*** Opening DATASET RECORDS ***

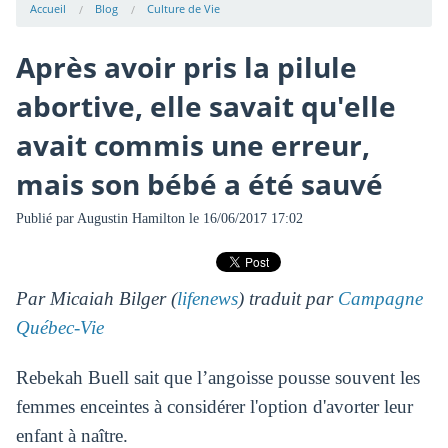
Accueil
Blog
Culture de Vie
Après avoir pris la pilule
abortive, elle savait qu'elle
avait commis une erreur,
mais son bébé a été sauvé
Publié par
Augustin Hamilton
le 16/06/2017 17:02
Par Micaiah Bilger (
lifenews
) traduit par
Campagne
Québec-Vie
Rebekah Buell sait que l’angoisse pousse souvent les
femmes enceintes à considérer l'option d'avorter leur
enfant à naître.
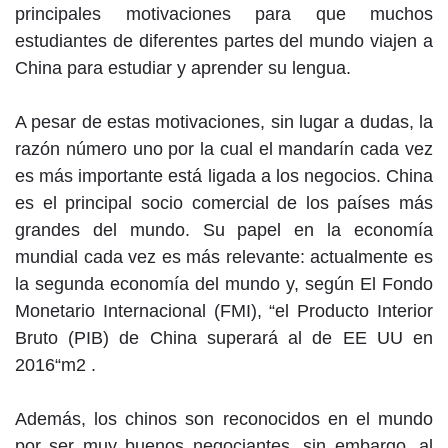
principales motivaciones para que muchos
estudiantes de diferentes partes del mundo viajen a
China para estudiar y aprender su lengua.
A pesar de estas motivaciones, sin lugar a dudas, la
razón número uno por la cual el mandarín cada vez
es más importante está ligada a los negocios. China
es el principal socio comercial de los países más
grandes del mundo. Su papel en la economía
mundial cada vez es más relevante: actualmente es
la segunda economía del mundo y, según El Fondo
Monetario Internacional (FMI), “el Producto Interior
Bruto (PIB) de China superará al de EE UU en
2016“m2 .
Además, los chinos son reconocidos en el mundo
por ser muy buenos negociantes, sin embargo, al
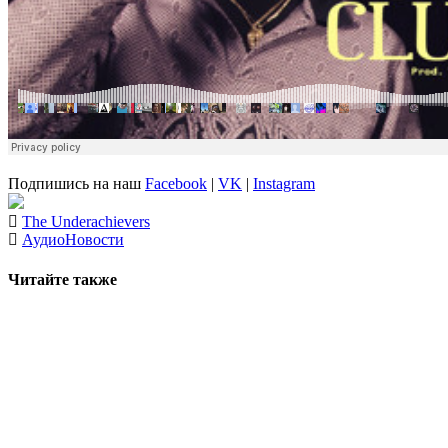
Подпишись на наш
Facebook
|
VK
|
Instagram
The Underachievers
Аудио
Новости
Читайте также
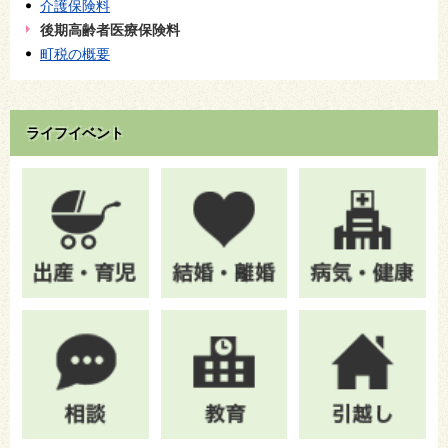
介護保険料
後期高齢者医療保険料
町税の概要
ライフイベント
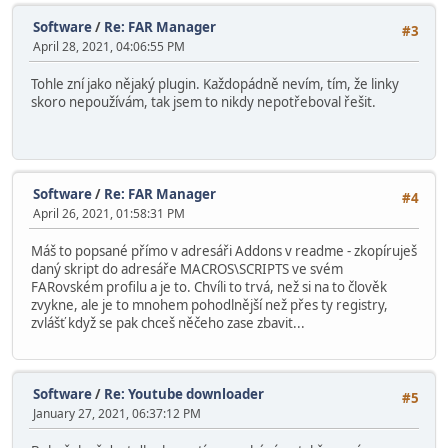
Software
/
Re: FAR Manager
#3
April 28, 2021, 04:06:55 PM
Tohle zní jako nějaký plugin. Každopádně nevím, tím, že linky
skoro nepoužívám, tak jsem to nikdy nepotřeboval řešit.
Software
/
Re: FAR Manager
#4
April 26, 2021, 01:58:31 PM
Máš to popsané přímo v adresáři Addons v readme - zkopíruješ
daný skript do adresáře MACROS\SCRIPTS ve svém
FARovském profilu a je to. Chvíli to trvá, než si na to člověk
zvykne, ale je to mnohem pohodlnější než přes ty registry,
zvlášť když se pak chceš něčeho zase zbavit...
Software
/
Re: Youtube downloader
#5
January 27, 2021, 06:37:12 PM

*** Closing DATASET RECORDS ***

Copy the text word for word from the line with "principales motivaciones para que muchos" through the end of the rows, leaving out the pictures.

▶ RESULT
principales motivaciones para que muchos
estudiantes de diferentes partes del mundo viajen a
China para estudiar y aprender su lengua.
A pesar de estas motivaciones, sin lugar a dudas, la
razón número uno por la cual el mandarín cada vez
es más importante está ligada a los negocios. China
es el principal socio comercial de los países más
grandes del mundo. Su papel en la economía
mundial cada vez es más relevante: actualmente es
la segunda economía del mundo y, según El Fondo
Monetario Internacional (FMI), “el Producto Interior
Bruto (PIB) de China superará al de EE UU en
2016“m2 .
Además, los chinos son reconocidos en el mundo
por ser muy buenos negociantes, sin embargo, al
Подпишись на наш
Facebook
|
VK
|
Instagram
The Underachievers
Аудио
Новости
Читайте также
介護保険料
後期高齢者医療保険料
町税の概要
ライフイベント
Software
/
Re: FAR Manager
#3
April 28, 2021, 04:06:55 PM
Tohle zní jako nějaký plugin. Každopádně nevím, tím, že linky
skoro nepoužívám, tak jsem to nikdy nepotřeboval řešit.
Software
/
Re: FAR Manager
#4
April 26, 2021, 01:58:31 PM
Máš to popsané přímo v adresáři Addons v readme - zkopíruješ
daný skript do adresáře MACROS\SCRIPTS ve svém
FARovském profilu a je to. Chvíli to trvá, než si na to člověk
zvykne, ale je to mnohem pohodlnější než přes ty registry,
zvlášť když se pak chceš něčeho zase zbavit...
Software
/
Re: Youtube downloader
#5
January 27, 2021, 06:37:12 PM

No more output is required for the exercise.